Friday, March 7, 2014

If optical brighteners are in the Talek, shouldn't the water be "whiter and brighter"?

After spending two great weeks with us, David had to return to the US, but we had one more week in the field with Emma. During this time, we spent some more time investigating the Talek River and its tributaries. A lot of Emma's research is focused on understanding the impact of humans on river ecosystems, and she is working with us to untangle the role of urban developments vs. tourism facilities vs. hippo inputs in the Talek River and its tributaries. This is an important river system to understand because it is the main tributary in the middle reaches of the Mara, and it enters the Mara River in the middle of the reserve. However, water quality in the Talek can be very poor, which may have a big impact on the water quality we see in the downstream portion of the Mara.

Build-up of rotting hippo feces and in a tributary of the Talek
As one tool in our toolbox, we worked on a new method that can be used to detect something called "optical brighteners" in river water. I had never heard of optical brighteners until recently, but they are in many kinds of laundry detergent, and are what make your clothes look "whiter and brighter." It's not that optical brighteners are necessarily bad for the river, but if they are detectable in a river, they indicate the presence of large human inputs of other kinds, like nutrients and sewage. 

Emma and Chris collecting water samples in the Ntiaktiak River
We collected water samples along a transect down the Talek River and its tributaries and into the Mara. Then we compared the fluorescence of the water samples at a certain wavelength to a solution made completely of Omo (the most popular detergent in Kenya). Then, because optical brighteners degrade in UV light, we exposed the water samples to UV light and tested them again. The samples with declining fluorescence after UV exposure were positive for optical brighteners.

Sure enough, we did find optical brighteners present at certain sites in the river, but not necessarily where we expected them.

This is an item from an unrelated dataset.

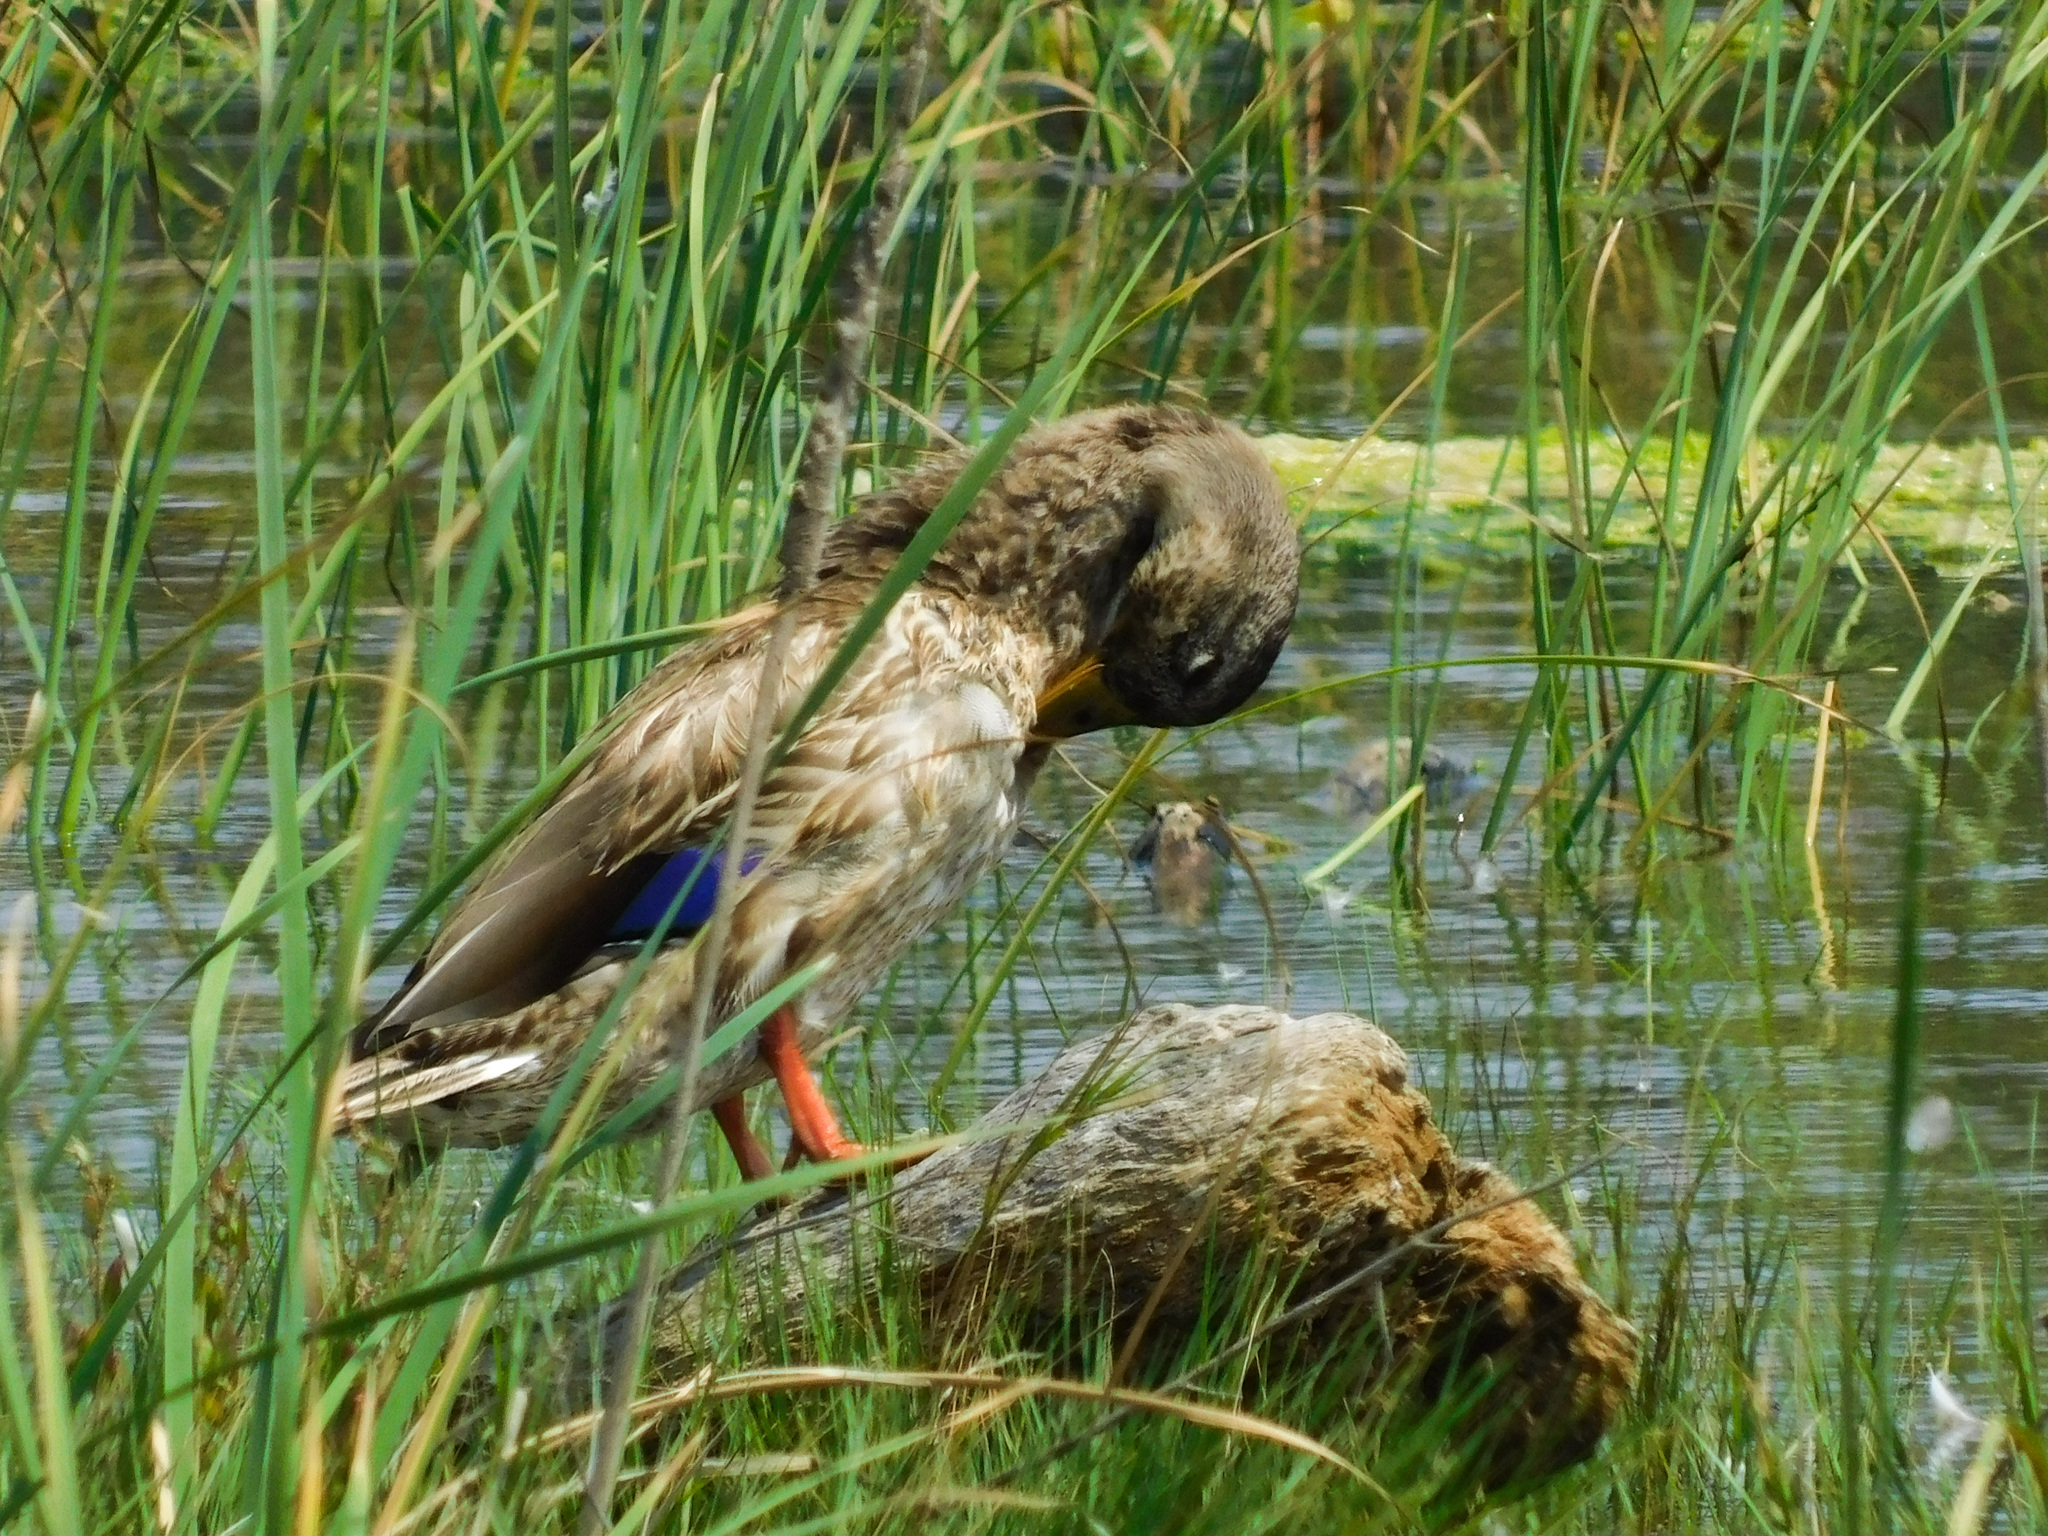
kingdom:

This is an exciting new tool to have, but as usual with new methods, it only raised more questions for us.

Emma testing for optical brighteners
After we finished that round of surveys, we started some hippo pool surveys. Because river flows are so lo right now, it's a great time to do them, and we could get Emma's insight on our methods.

Collecting hippo feces from hippo pool surveys
With all this exciting stuff going on, we were actually in the field working until one hour before Emma's flight departed out of the Mara. I think that was a record! We had such a great visit with both Emma and David, and feel very fortunate they were both able to spend so much time in the field with us this year. Looking forward to many years ahead!